* Exercise directions: Only the lines below, from the one with "-2.6% | 2.4% | 4.3% |" through the one with "Production summary", are to be written out, exactly.

* Material supplied:

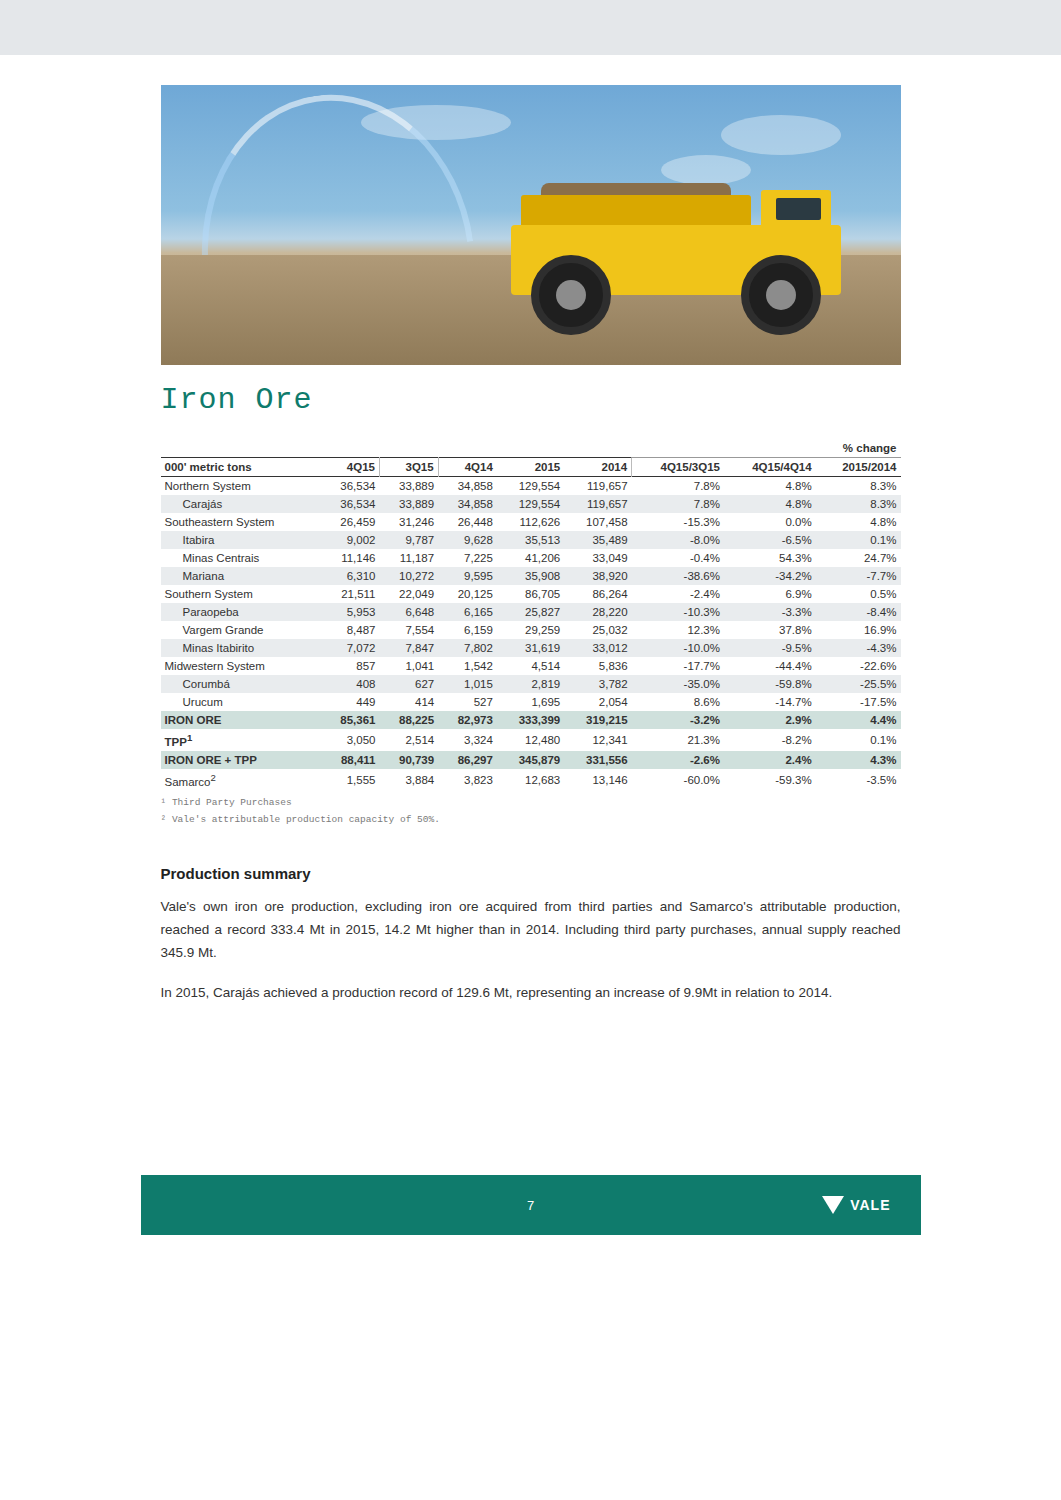Iron Ore
| | | | | | | % change |
| --- | --- | --- | --- | --- | --- | --- |
| 000' metric tons | 4Q15 | 3Q15 | 4Q14 | 2015 | 2014 | 4Q15/3Q15 | 4Q15/4Q14 | 2015/2014 |
| Northern System | 36,534 | 33,889 | 34,858 | 129,554 | 119,657 | 7.8% | 4.8% | 8.3% |
| Carajás | 36,534 | 33,889 | 34,858 | 129,554 | 119,657 | 7.8% | 4.8% | 8.3% |
| Southeastern System | 26,459 | 31,246 | 26,448 | 112,626 | 107,458 | -15.3% | 0.0% | 4.8% |
| Itabira | 9,002 | 9,787 | 9,628 | 35,513 | 35,489 | -8.0% | -6.5% | 0.1% |
| Minas Centrais | 11,146 | 11,187 | 7,225 | 41,206 | 33,049 | -0.4% | 54.3% | 24.7% |
| Mariana | 6,310 | 10,272 | 9,595 | 35,908 | 38,920 | -38.6% | -34.2% | -7.7% |
| Southern System | 21,511 | 22,049 | 20,125 | 86,705 | 86,264 | -2.4% | 6.9% | 0.5% |
| Paraopeba | 5,953 | 6,648 | 6,165 | 25,827 | 28,220 | -10.3% | -3.3% | -8.4% |
| Vargem Grande | 8,487 | 7,554 | 6,159 | 29,259 | 25,032 | 12.3% | 37.8% | 16.9% |
| Minas Itabirito | 7,072 | 7,847 | 7,802 | 31,619 | 33,012 | -10.0% | -9.5% | -4.3% |
| Midwestern System | 857 | 1,041 | 1,542 | 4,514 | 5,836 | -17.7% | -44.4% | -22.6% |
| Corumbá | 408 | 627 | 1,015 | 2,819 | 3,782 | -35.0% | -59.8% | -25.5% |
| Urucum | 449 | 414 | 527 | 1,695 | 2,054 | 8.6% | -14.7% | -17.5% |
| IRON ORE | 85,361 | 88,225 | 82,973 | 333,399 | 319,215 | -3.2% | 2.9% | 4.4% |
| TPP 1 | 3,050 | 2,514 | 3,324 | 12,480 | 12,341 | 21.3% | -8.2% | 0.1% |
| IRON ORE + TPP | 88,411 | 90,739 | 86,297 | 345,879 | 331,556 | -2.6% | 2.4% | 4.3% |
| Samarco 2 | 1,555 | 3,884 | 3,823 | 12,683 | 13,146 | -60.0% | -59.3% | -3.5% |
¹ Third Party Purchases
² Vale's attributable production capacity of 50%.
Production summary
Vale's own iron ore production, excluding iron ore acquired from third parties and Samarco's attributable production, reached a record 333.4 Mt in 2015, 14.2 Mt higher than in 2014. Including third party purchases, annual supply reached 345.9 Mt.
In 2015, Carajás achieved a production record of 129.6 Mt, representing an increase of 9.9Mt in relation to 2014.
7
VALE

* Response area:
| IRON ORE + TPP | 88,411 | 90,739 | 86,297 | 345,879 | 331,556 | -2.6% | 2.4% | 4.3% |
| Samarco 2 | 1,555 | 3,884 | 3,823 | 12,683 | 13,146 | -60.0% | -59.3% | -3.5% |
¹ Third Party Purchases
² Vale's attributable production capacity of 50%.
Production summary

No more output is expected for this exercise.